A lot of poor countries have a large proportion of subsistence farmers that are living off the land and are not participating in any form of formal economy. That is how you get those less than two dollars a day figures. They simply aren't using money. The food they produce and eat is definitely worth two dollars. When you look at the economics of commercial farming, most of the cost is spent on inputs such as synthetic fertilizer and seeds. There was a hybrid rice company telling you, you can earn a whopping $1000 per unit of land, all you have to do is pay them $800 for the inputs. You still have to pay for the land and the equipment. The seed and fertilizer companies are earning most of the money. Meanwhile if you are a simple subsistence farmer you don't have a thousand dollars, so you will have to borrow the money and if your country isn't self sufficient agriculturally and bleeding money because of trade deficits then what is it exporting to buy the inputs? It is not like you are selling basic necessities to some high tech country that is better off doing something else. So you borrow money from foreign countries in a foreign currency, a currency that is much more stable than yours. This is hardly a business model that works for the poor. Whenever people talk about GMOs, they think the fundamental problem of agriculture is that there is an insufficient quantity of food, when the actual problem is that the economy needs to formalise and poor people need access to markets to buy or sell things.
As has been confirmed in 95% of previous land reform efforts, farming is not "profiteering". When you take productive land from its owners and give it to the politically connected, you're left with unproductive land.
Do you think donating some money to farmers is going to help in any way? The government has been doing that for a long time (through subsidies and minimum purchase prices), at a much larger scale than any single person is capable of. And it hasn't improved anything much.
I think it is clear that the only way to improve conditions is to enable farmers to convert their business into a sustainable one. And for that, cheap/free internet access could prove to be the turnaround factor.

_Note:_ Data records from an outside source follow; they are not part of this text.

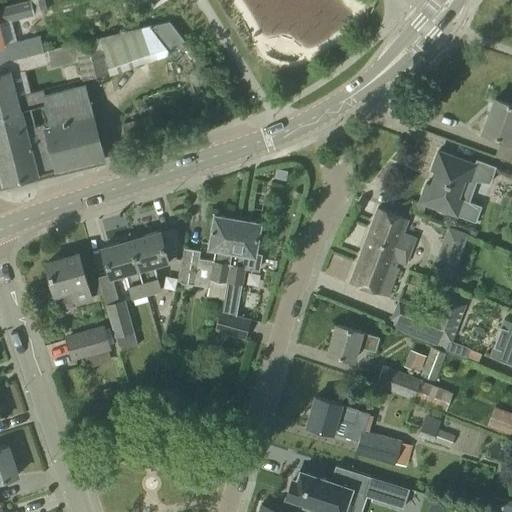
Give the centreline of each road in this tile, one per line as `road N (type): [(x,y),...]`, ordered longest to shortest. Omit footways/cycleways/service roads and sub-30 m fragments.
road 1 (tertiary): [(0,229),(316,117),(370,82),(449,0)]
road 2 (unclassified): [(226,511),(299,275),(330,202),(332,165)]
road 3 (unclassified): [(81,511),(0,275)]
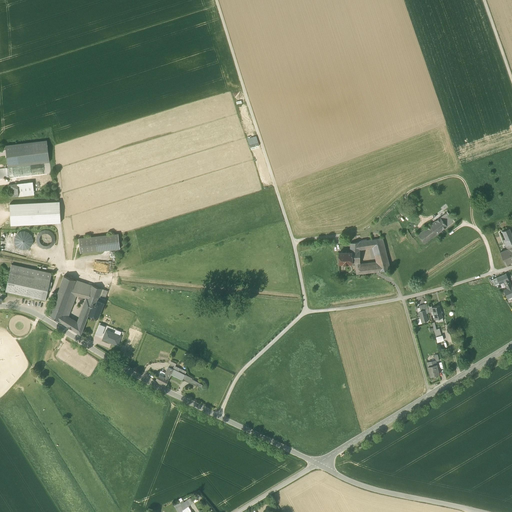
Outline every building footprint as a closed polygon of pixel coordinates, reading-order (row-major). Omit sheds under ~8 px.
[(239,89),(234,90),(240,112),(245,111),(239,89)] [(35,101),(0,111),(0,138),(43,125),(35,101)] [(5,145),(8,166),(50,161),(47,140),(5,145)] [(32,182),(17,184),(10,185),(11,196),(19,196),(34,194),(32,182)] [(10,204),(11,225),(61,222),(60,201),(10,204)] [(440,217),(447,226),(452,222),(446,213),(440,217)] [(418,235),(424,244),(447,226),(440,217),(418,235)] [(511,235),(509,229),(502,231),(505,239),(503,240),(507,249),(508,249),(511,257),(511,235)] [(37,243),(40,242),(40,237),(43,234),(48,234),(51,237),(51,242),(55,242),(55,237),(53,233),(48,230),(43,230),(38,233),(36,238),(37,243)] [(25,231),(21,231),(18,233),(15,236),(14,239),(14,242),(16,246),(19,249),(22,250),(25,250),(29,248),(31,245),(33,242),(33,238),(31,235),(28,232),(25,231)] [(78,238),(80,253),(120,249),(118,234),(78,238)] [(371,240),(370,240),(372,248),(377,264),(379,271),(390,270),(382,238),(381,238),(371,240)] [(356,274),(373,272),(372,265),(360,266),(360,250),(368,248),(367,241),(350,244),(350,252),(351,252),(352,263),(355,263),(356,274)] [(500,252),(506,265),(511,262),(511,257),(508,249),(507,249),(500,252)] [(338,253),(339,264),(352,263),(351,252),(350,252),(338,253)] [(51,273),(11,264),(10,271),(50,279),(51,273)] [(50,282),(50,279),(10,271),(5,291),(45,300),(48,290),(50,290),(52,282),(50,282)] [(504,291),(507,298),(511,296),(511,287),(506,274),(497,278),(496,278),(499,284),(505,282),(505,283),(504,284),(507,289),(504,291)] [(49,315),(60,322),(63,315),(70,294),(72,289),(76,280),(64,276),(49,315)] [(78,296),(87,298),(90,292),(92,286),(80,281),(78,290),(78,296)] [(93,310),(97,300),(101,289),(92,286),(90,292),(87,298),(84,306),(90,309),(93,310)] [(107,291),(101,289),(97,300),(103,303),(107,291)] [(70,294),(63,315),(66,317),(74,295),(70,294)] [(88,315),(98,318),(104,303),(103,303),(97,300),(93,310),(90,309),(88,315)] [(88,315),(90,309),(84,306),(79,321),(85,323),(88,315)] [(433,311),(435,319),(442,317),(439,306),(432,308),(433,311)] [(420,319),(421,323),(428,321),(425,310),(421,311),(418,312),(419,313),(420,319)] [(71,320),(66,317),(63,315),(60,322),(68,327),(71,320)] [(105,327),(100,324),(96,333),(102,336),(105,327)] [(84,327),(77,325),(75,331),(81,335),(84,327)] [(114,333),(106,330),(103,339),(117,345),(121,336),(120,336),(114,333)] [(438,374),(436,364),(435,362),(435,361),(427,363),(428,366),(430,376),(438,374)] [(155,381),(165,386),(171,374),(173,369),(168,367),(165,373),(163,376),(158,374),(155,381)] [(199,387),(201,387),(202,385),(188,377),(184,375),(178,372),(173,369),(171,374),(182,380),(185,381),(199,387)]
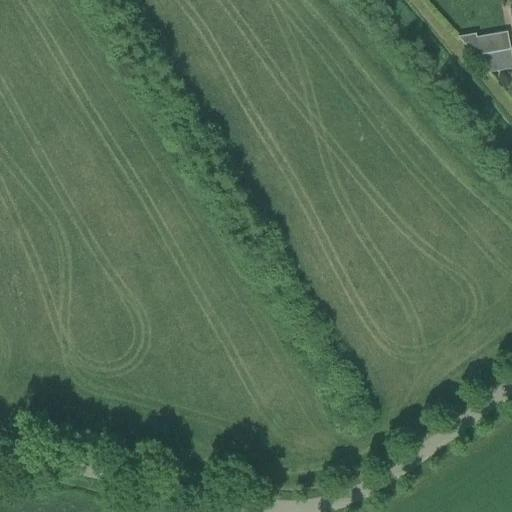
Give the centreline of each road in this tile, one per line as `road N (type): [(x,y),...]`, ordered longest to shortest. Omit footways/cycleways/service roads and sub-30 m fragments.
road 1 (unclassified): [(0,443),(270,504)]
road 2 (unclassified): [(270,504),(332,499),(390,472),(511,384)]
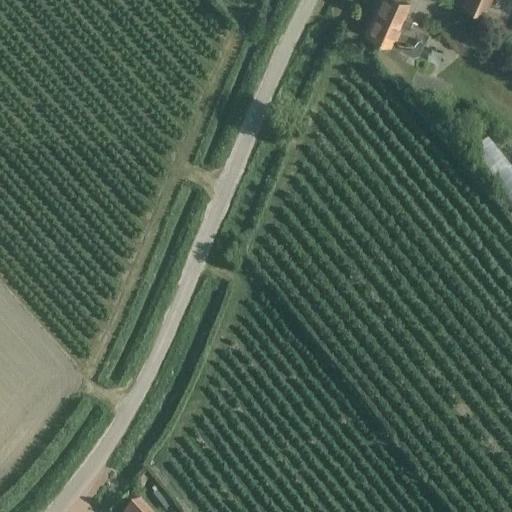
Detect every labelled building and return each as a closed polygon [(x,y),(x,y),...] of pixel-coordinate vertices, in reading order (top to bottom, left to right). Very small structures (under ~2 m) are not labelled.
[(398,49),(399,47),(413,54),(418,52),(423,41),(424,42),(428,32),(409,24),(411,20),(403,16),(409,2),(405,0),(380,0),(365,34),(398,49)] [(462,0),(461,3),(483,13),(488,0),(462,0)] [(455,16),(440,28),(454,45),(456,49),(459,51),(465,52),(470,49),(473,43),(472,37),(469,34),(455,16)] [(430,90),(436,79),(424,73),(419,84),(430,90)] [(469,112),(449,128),(458,138),(477,123),(469,112)] [(474,138),(466,145),(482,162),(489,155),(474,138)]
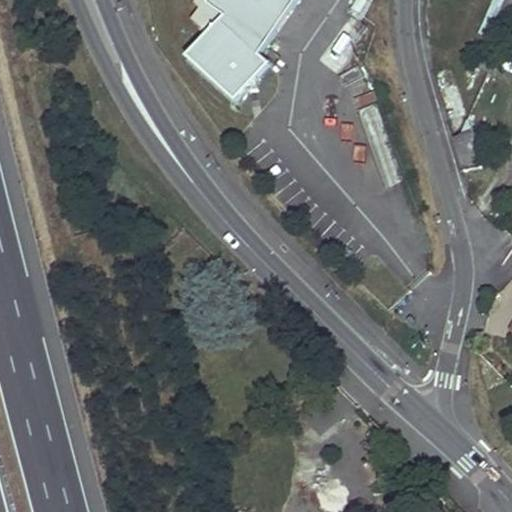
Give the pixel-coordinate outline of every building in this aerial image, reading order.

I've talked about this with Farmer Markets, one of the problem I found was monetization. They all love the idea but when I talk about money they back out.
You think so? Have you ever tried farming before? It's a rough life, and they never make money; they live off subsidies. When you own land you have to care for it and that costs: money, time and a substantial amount of effort. Most farmers I know would love to sell, but there is no one willing/able to buy.

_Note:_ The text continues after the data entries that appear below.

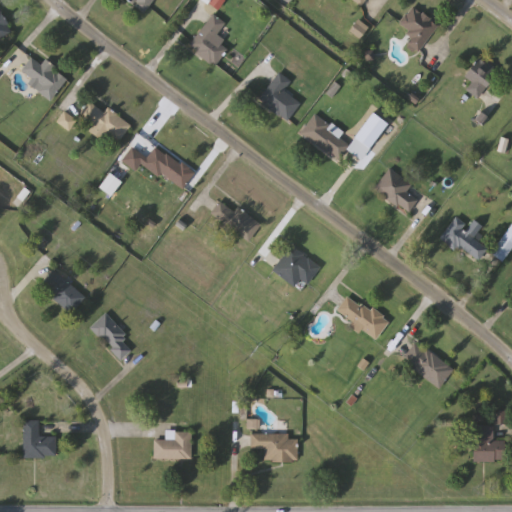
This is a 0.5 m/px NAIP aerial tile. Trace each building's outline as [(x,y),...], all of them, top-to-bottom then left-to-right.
[(155,0),(143,14),(126,0),(155,0)] [(438,26),(416,57),(405,49),(414,36),(399,26),(412,8),(438,26)] [(0,9),(13,35),(0,41),(0,9)] [(188,48),(212,14),(226,24),(217,36),(229,44),(214,66),(188,48)] [(51,101),(38,91),(42,86),(21,71),(32,57),(42,65),(45,61),(68,78),(51,101)] [(471,83),(463,77),(478,57),(498,72),(477,99),(466,91),(471,83)] [(286,122),(258,100),(279,73),(292,83),(285,91),(300,104),(286,122)] [(108,108),(132,125),(117,146),(92,128),(95,124),(81,115),(90,102),(105,113),(108,108)] [(77,121),(69,131),(57,122),(65,112),(77,121)] [(301,133),(316,114),(342,134),(339,138),(350,147),(339,162),(301,133)] [(194,174),(182,190),(144,160),(157,145),(194,174)] [(407,192),(418,201),(406,215),(374,189),(391,169),(411,187),(407,192)] [(239,206),(261,228),(245,243),(212,210),(221,201),(232,212),(239,206)] [(475,261),(441,238),(455,218),(469,227),(475,219),(484,225),(474,239),(485,246),(475,261)] [(491,253),(505,237),(511,243),(511,249),(502,262),(491,253)] [(295,288),(273,271),(291,246),(320,268),(307,285),(301,280),(295,288)] [(86,298),(71,314),(40,286),(55,270),(86,298)] [(375,340),(337,310),(350,295),(387,325),(375,340)] [(90,328),(106,313),(127,335),(122,341),(131,350),(121,360),(90,328)] [(439,389),(403,361),(417,342),(453,370),(439,389)] [(40,421),(40,437),(57,437),(57,457),(25,457),(25,421),(40,421)] [(505,440),(505,462),(472,462),(472,426),(489,426),(489,440),(505,440)] [(192,458),(154,458),(154,440),(166,440),(166,431),(192,431),(192,458)] [(252,434),(298,435),(297,461),(265,461),(265,449),(251,449),(252,434)]
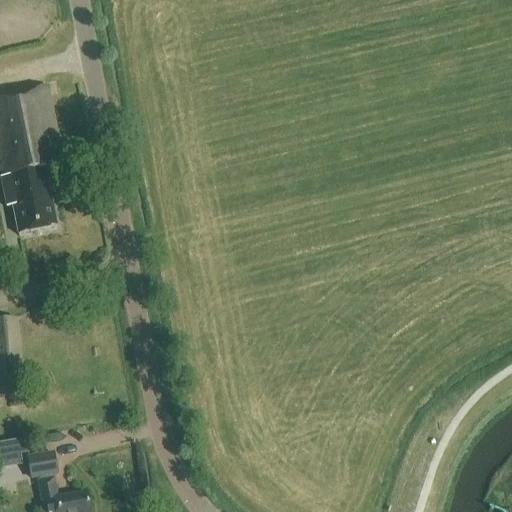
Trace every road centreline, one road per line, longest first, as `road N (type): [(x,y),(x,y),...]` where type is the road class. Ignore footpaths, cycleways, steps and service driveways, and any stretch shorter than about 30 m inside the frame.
road 1 (tertiary): [(128,273),(77,0)]
road 2 (tertiary): [(203,511),(164,441),(128,273)]
road 3 (unclassified): [(0,298),(128,273)]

Nothing is clouding the issue. You are fabricating a contrived scenario which doesn’t exist today.
The “surplus” is what producers use to pay back the loans they took out to be able to produce as much as they currently do. If they produce no “surplus”, they are trying to build a simple subsistence production which is not feasible in a modern society. No bank will loan them money and they can’t afford to insure against bad weather/crop/prices. They can’t produce large enough yields to benefit from Economies of Scale, so they work long hours using low tech and have small yields which have to compete against the high yields of their industrial-scale neighbors, so they make little return on their hard toil.

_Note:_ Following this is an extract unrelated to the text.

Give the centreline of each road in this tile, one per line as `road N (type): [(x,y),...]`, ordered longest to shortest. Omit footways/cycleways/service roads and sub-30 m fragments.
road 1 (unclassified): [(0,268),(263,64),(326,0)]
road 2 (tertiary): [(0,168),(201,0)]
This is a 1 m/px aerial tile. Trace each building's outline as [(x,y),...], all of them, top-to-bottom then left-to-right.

You are trying to remove free market mechanics without any discernible reason. For the same reason that most farms/ranches today are big industrial operations (at least in the USA where regulations permit it), small subsistence producers can’t make a living and die off unless they can find a brand niche. The same would happen in this hypothetical future where whatever event you think happened would drive subsistence farmers into bankruptcy and lead to consolidation.
No, because the money would be going into the business of serving an entire nation of farmers with these services. The cost for each instance of doing the fundamental thing, having a farmer sell to consumers, would hopefully be low.